Others spoke of the need to change police culture in order for reforms to affect systemic change. Ken Barone, project manager with the Institute for Municipal and Regional Policy at Central Connecticut State University who oversees an annual analysis of racial disparities in traffic stops, said the Police Chiefs’ Association usually dismisses their report. That changed with the analysis the institute released last month, Barone said.
“Just a few years ago in the state of Connecticut, we couldn’t even get agreement on whether or not disparities exist, not what to do about them,” Barone said. The lack of consensus on racial disparities’ existence, Barone continued, underscores the need to change the culture of policing and for that change to permeate through departments across Connecticut.

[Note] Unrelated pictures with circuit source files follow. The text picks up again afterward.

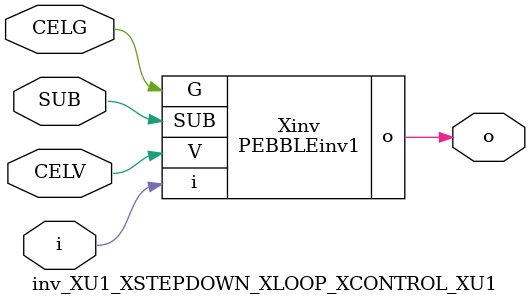
<source format=v>



module PEBBLEinv1 ( o, G, SUB, V, i );

  input V;
  input i;
  input G;
  output o;
  input SUB;
endmodule

//Celera Confidential Do Not Copy inv_XU1_XSTEPDOWN_XLOOP_XCONTROL_XU1
//Celera Confidential Symbol Generator
//5V Inverter
module inv_XU1_XSTEPDOWN_XLOOP_XCONTROL_XU1 (CELV,CELG,i,o,SUB);
input CELV;
input CELG;
input i;
input SUB;
output o;

//Celera Confidential Do Not Copy inv
PEBBLEinv1 Xinv(
.V (CELV),
.i (i),
.o (o),
.SUB (SUB),
.G (CELG)
);
//,diesize,PEBBLEinv1

//Celera Confidential Do Not Copy Module End
//Celera Schematic Generator
endmodule

</source>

“I think anything we do needs to focus on that first and foremost because everything else will be meaningless if at the end of the day the culture of policing is the same as it was a month ago,” Barone said.
Rejecting the idea that police are best positioned to determine what reforms are needed, Rep. Joshua Hall, D-Hartford, said community members’ suggestions must be heard and considered as lawmakers, and the task force, shape future legislation.
“The responsibility of police officers is to serve and protect the public,” Hall said. “So, from my perspective, it’s the public who should determine how they wish to be served and protected.”
A second discussion about police accountability took place later in the day during a Monday night forum on Facebook, during which the governor and the legislature’s Black and Puerto Rican caucus initially focused more on the impact of the COVID-19 pandemic on minority communities than the death of George Floyd.
But the governor asked in his opening remarks for help in recruiting persons of color for openings in the judiciary and law enforcement, repeating his oft-stated goal of assembling a government that looks like all of its residents.
“I need your help in recruiting people in law enforcement. recruiting judges,” Lamont said. Referring to the video of Floyd’s arrest, he said, “What struck me about that picture was there was a black man being murdered, and there was not one black cop I could see in the picture.”
Lamont currently has judicial vacancies to fill, including one on the Supreme Court.
“Our judge pool is pretty white, and in particular, a real shocking shortage of Hispanics, especially in appeals court and Supreme Court. I’ve got to start building that bench,” Lamont said.
The governor can make judicial nominations only from a pool of candidates who have been approved by the state Judicial Selection Commission for one of three levels of courts in the state with appointed jurists: the Superior Court, Appellate Court and Supreme Court. The paucity of Hispanic candidates is not new.
The conversation did turn to police accountability after the governor departed and the caucus welcomed a panel that included U.S. Sen. Richard Blumenthal, Attorney General William Tong, Chief State’s Attorney Richard Colangelo and New Haven Police Otoniel Reyes.
Tong said the state must explore whether it is too hard to fire a police officer who commits misconduct.
“These are not easy questions. I get it,” Tong said. “And I think some of these are third-rail issues, but we’ve got to touch it.”
Blumenthal said the state and Congress must explore systemic racism in all sectors of society.
“We need to broaden the lens,” he said.